What Is Forced Selling (Forced Liquidation)?
Forced selling or forced liquidation usually entails the involuntary sale of assets or securities to create liquidity in the event of an uncontrollable or unforeseen situation. Forced selling is normally carried out in reaction to an economic event, personal life change, company regulation, or legal order.
- Forced selling (forced liquidation) may refer to a number of situations where an individual's assets are required to be sold.
- Within the investing world, if a margin call is issued and the investor is unable to bring their investment up to the minimum requirements, the broker has the right to sell off the positions.
- In personal finance, an individual's assets may be liquidated for many reasons including: bankruptcy, divorce, or death.
Forced Selling: My Favorite Term
Understanding Forced Selling (Forced Liquidation)
Forced Selling within a Margin Account
In the realm of security investments, forced selling can occur within an investor’s margin account if the investor fails to bring their account above the minimum requirements after being issued a margin call. Forced liquidations generally occur after warnings have been issued by the broker, regarding the under-margin status of an account. Should the account holder choose not to meet the margin requirements, or simply cannot pay them, the broker has the right to sell off the current positions.
The following two examples serve as illustrations of forced selling within a margin account:
- If Broker XYZ changes its minimum margin requirement from $1,000 to $2,000, Mary’s margin account with a stock value of $1,500 now falls below the new requirement. Broker XYZ would issue a margin call to Mary to either deposit additional funds or sell some of her open positions to bring her account value up to the required amount. If Mary fails to respond to the margin call, Broker XYZ has the right to sell $500 worth of her current investments.

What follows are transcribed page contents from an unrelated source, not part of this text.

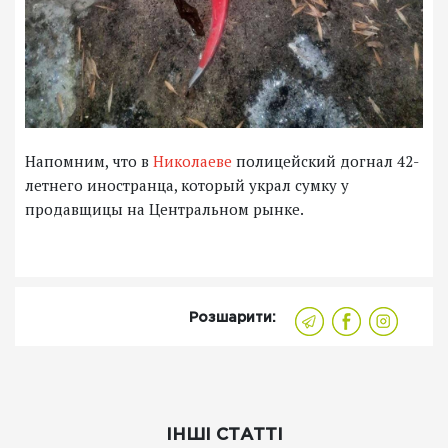
Напомним, что в
Николаеве
полицейский догнал 42-
летнего иностранца, который украл сумку у
продавщицы на Центральном рынке.
Розшарити:
ІНШІ СТАТТІ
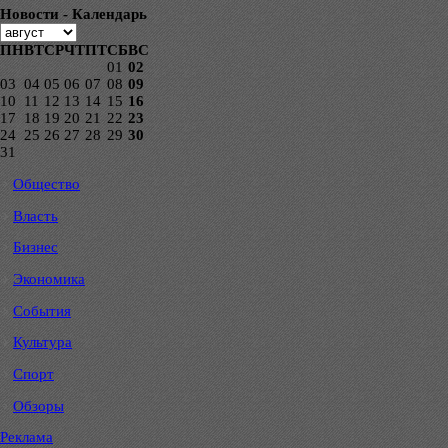
Новости - Календарь
ПН
ВТ
СР
ЧТ
ПТ
СБ
ВС
01
02
03
04
05
06
07
08
09
10
11
12
13
14
15
16
17
18
19
20
21
22
23
24
25
26
27
28
29
30
31
Общество
Власть
Бизнес
Экономика
События
Культура
Спорт
Обзоры
Реклама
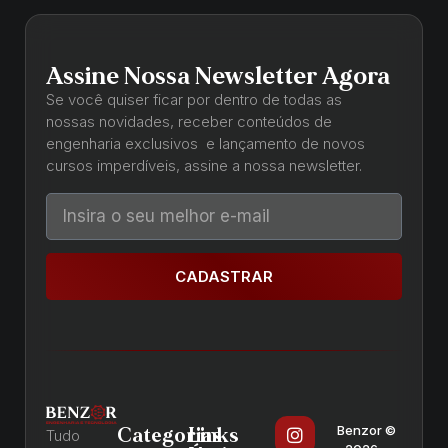
Assine Nossa Newsletter Agora
Se você quiser ficar por dentro de todas as
nossas novidades, receber conteúdos de
engenharia exclusivos e lançamento de novos
cursos imperdíveis, assine a nossa newsletter.
CADASTRAR
Benzor ©
Categorias
Links
Tudo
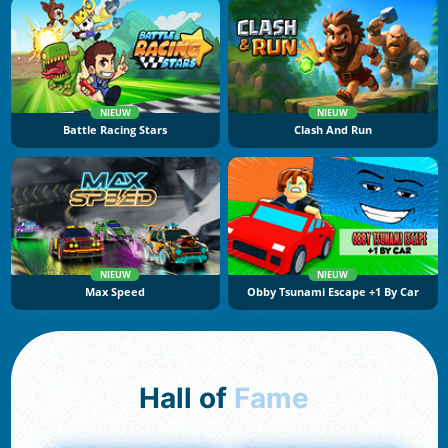
NIEUW
NIEUW
Battle Racing Stars
Clash And Run
NIEUW
NIEUW
Max Speed
Obby Tsunami Escape +1 By Car
Hall of
Fame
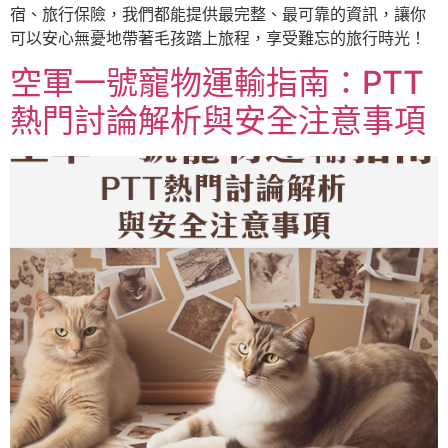
宿、旅行保險，我們都能提供最完整、最可靠的資訊，讓你
可以安心無憂地帶著毛孩踏上旅程，享受難忘的旅行時光！
空軍一號寵物運輸指南：PTT
熱門討論解析與安全注意事項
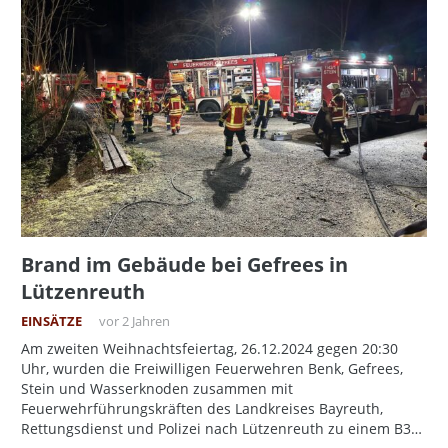
Brand im Gebäude bei Gefrees in
Lützenreuth
EINSÄTZE
vor 2 Jahren
Am zweiten Weihnachtsfeiertag, 26.12.2024 gegen 20:30
Uhr, wurden die Freiwilligen Feuerwehren Benk, Gefrees,
Stein und Wasserknoden zusammen mit
Feuerwehrführungskräften des Landkreises Bayreuth,
Rettungsdienst und Polizei nach Lützenreuth zu einem B3…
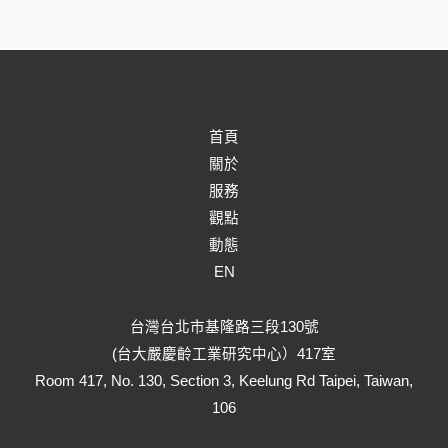
首頁
關於
服務
觀點
動態
EN
台灣台北市基隆路三段130號
(台大嚴慶齡工業研究中心）417室
Room 417, No. 130, Section 3, Keelung Rd Taipei, Taiwan,
106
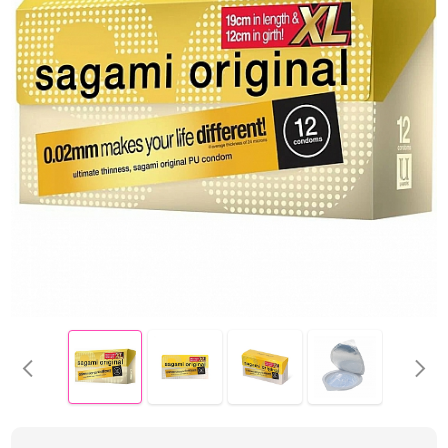
Электростимуляция
Вибраторы с подогревом
Вибраторы с приложением
Фаллоимитаторы
Реалистичные фаллосы
Двойные фаллосы
Классические дилдо
Фаллосы с семяизвержением
XXXL-фаллосы, фистинг
Анальные игрушки
Пробки, втулки
Цепочки и бусы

- Mary’s margin account net value is $1,500, which is above her broker’s minimum requirement of $1,000. If her securities perform poorly, and her net value drops to $800, her broker would issue a margin call. If Mary fails to respond to the margin call by bringing her delinquent account up to good standing, the broker would force sell her shares in order to reduce leverage risk.
Forced Liquidation of Personal Assets
Forced selling of personal assets can occur when a family member passes away; an estate may be forced to sell the deceased’s assets and properties to pay off debts. In divorce proceedings, assets are also often sold and proceeds divided between both parties.
Creditors, under the authority of a court’s writ of execution, can usually force the sale of a debtor’s assets by auctioning them. The Forced Liquidation Value (FLV) or Forced Sale Value (FSV) is the proceeds received from the sale of these distressed assets, which are used to pay off the debt.
Forced Buy-In vs. Forced Selling
The opposite of forced selling in a margin account is a forced buy-in. This occurs in a short seller’s account when the original lender of the shares recalls them or when the broker is no longer able to borrow shares for the shorted position. When a forced buy-in is triggered, shares are bought back to close the short position. The account holder might not be given notice prior to the act.
Real World Example of Forced Selling
In the event of a crisis, portfolio managers might be forced to sell certain assets in order to mitigate their losses. For example, some hedge fund managers, who invested hundreds of millions in Valeant Pharmaceuticals, were forced to exit their long positions in Valeant when the stock dove in value in 2016 and triggered redemptions by investors.